Reverse cross

陰東 一華菱

第七十四話:処刑前夜の葛藤

 真夜中。
 隣で眠るマーナリアを見つめ、ベッドサイドに腰を下ろしていたセトンヌは眠れずにいた。
 昼間に、彼女が言っていた言葉。今、自分が抱えている悩み、それでいいのだと言うあの言葉。悩んで悩み抜いて、そしてリガルナを許すことが出来た時初めて自分は今の怨念の呪縛から解かれ、真の開放を得られる……。
「あなたの言う言葉は、私にはとても難しい……」
 落ち込んだ眼差しでマーナリアの髪にそっと触れ、ゆっくりとベッドから腰を上げてバルコニーへと向かい白々とした月光を降り注ぐ月を見上げる。
「許す……か……」
 許すとは、どういう事なのだろう……。これまでの残忍な行動を取ってきたリガルナを、どう許せば良いのだろうか。そもそも、許しても良いのだろうか? 罪人は罪人。許す許さないの話ではないのではないか……。
 マーナリアのアドバイスに、セトンヌは思い悩んでいた。そして自分が明日、リガルナを処刑する執行人である事で、真実を聞かされ戸惑いを隠しきれ無い内にどんな顔で会えば良いのか分からない。
 お門違いで責め続けてきたリガルナへの罪悪感。

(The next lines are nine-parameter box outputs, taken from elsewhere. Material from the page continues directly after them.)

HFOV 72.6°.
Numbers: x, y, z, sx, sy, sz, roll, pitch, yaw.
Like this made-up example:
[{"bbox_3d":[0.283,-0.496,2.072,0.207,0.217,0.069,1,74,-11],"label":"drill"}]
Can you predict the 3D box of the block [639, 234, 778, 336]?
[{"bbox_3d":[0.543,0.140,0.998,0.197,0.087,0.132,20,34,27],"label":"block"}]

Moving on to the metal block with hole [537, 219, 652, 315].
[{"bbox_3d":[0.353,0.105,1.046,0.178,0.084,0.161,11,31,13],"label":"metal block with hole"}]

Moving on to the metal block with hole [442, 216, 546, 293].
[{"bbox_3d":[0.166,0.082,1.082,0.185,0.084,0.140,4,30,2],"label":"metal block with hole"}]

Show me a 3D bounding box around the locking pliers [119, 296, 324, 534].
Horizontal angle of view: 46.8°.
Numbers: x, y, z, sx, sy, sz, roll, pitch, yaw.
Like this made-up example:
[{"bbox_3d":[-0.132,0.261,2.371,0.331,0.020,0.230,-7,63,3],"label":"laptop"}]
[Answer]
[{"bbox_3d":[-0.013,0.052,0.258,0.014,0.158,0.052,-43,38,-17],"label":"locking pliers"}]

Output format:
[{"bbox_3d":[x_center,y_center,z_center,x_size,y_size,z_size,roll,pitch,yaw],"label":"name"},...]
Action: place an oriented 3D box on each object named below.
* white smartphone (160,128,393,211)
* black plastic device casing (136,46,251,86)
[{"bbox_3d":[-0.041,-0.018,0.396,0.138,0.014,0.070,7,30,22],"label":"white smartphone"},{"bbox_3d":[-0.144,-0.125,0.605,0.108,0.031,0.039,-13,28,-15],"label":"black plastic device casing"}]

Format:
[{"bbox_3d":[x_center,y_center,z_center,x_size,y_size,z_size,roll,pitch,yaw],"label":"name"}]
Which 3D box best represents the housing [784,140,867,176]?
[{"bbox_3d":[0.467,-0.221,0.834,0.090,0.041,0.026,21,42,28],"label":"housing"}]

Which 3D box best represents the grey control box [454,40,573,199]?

どれだけ長い間彼を追い詰めてきただろう。それは途方もなく長くて、根深い。
「……」
 セトンヌは溜息を一つ吐くと、月から視線を手元へと落とした。
 例え、自分がリガルナを許せる時が来たとしても、彼は周りを許しはしないだろう。それだけの仕打ちを受け続けてきたのだから……。
「……私は、どうしたらいいのか分からない」
 セトンヌは自分の手を見つめ、そしてそれをギュッと固く握り締める。
「このままあいつをこの手で処刑したとしたら、私は、後悔するかもしれない……」
 そう呟いて、一度かぶりを振った。後悔なら、もうとっくにしている。
 今更そんなことを言ったところで取り返しの付く問題ではない事は十分に分かっている。過ちを正すには遅すぎた。そして何より無知過ぎた……。
「くそ……っ!」
 恨んだままでいられれば良かった。あんな場所で、思いがけずに真実など聞かされていなければ良かったのに。

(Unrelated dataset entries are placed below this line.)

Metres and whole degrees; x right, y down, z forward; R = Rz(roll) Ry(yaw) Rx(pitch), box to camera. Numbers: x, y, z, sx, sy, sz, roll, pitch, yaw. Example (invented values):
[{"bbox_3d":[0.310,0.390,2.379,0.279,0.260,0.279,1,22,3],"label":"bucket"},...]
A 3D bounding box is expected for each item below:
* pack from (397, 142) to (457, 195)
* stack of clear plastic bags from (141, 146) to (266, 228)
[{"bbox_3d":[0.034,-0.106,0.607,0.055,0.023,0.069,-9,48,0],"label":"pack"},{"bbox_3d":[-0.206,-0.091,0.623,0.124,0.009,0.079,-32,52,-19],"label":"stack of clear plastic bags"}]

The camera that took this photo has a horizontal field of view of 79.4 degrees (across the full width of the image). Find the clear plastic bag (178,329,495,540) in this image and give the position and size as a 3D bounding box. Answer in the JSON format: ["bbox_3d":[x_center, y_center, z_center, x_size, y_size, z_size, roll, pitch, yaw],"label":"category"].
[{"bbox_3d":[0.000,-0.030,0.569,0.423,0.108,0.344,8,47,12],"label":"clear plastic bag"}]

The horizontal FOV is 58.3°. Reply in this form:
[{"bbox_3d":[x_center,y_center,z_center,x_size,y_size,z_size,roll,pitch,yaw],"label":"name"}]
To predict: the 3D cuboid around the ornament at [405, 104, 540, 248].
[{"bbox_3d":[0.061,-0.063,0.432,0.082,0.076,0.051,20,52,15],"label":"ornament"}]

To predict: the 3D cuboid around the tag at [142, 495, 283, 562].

 ダン! とバルコニーの手摺を殴るようにしながら掴むと同時に、ふと思い出すことがあった。
「……マリア」
 セトンヌはその場から背後を振り返り、暗い部屋で先に休んでいるマーナリアに視線を向ける。
 微かにそよぐ風に、薄絹のカーテンがゆらめきその視線を遮っているが、その向こうには静かに眠るマーナリアの後ろ姿が見えた。
 セトンヌはそんな彼女の後ろ姿を見つめ、彼女が言っていた「明日の処刑に賭けている」と言っていたその言葉。それはどういう意味なのだろうか? 一体何を賭けているというのだろう。
 刑が執行されれば、リガルナはこの世に存在しなくなると言うのに……?
「君は何を賭けているんだ……」
 その呟きはマーナリアに届くことはない。
 今、自分がどんなに考えても答えが導き出されることはない。
 罪人を裁く事など今まで何度もやってきた。しかし、こんなにも心惑わされ動揺し、夜も眠れなくなることなどたったの一度もなかった。それもこれも、自分が間違っていたせいだからだ……。
「こんな気持ちになるなら、何も知りたくなかった」
 苦々しくつぶやいた言葉は、夜風にさらわれていく。
 結局セトンヌはこの日、最後まで眠りにつくことが出来ず一夜を過ごしていた。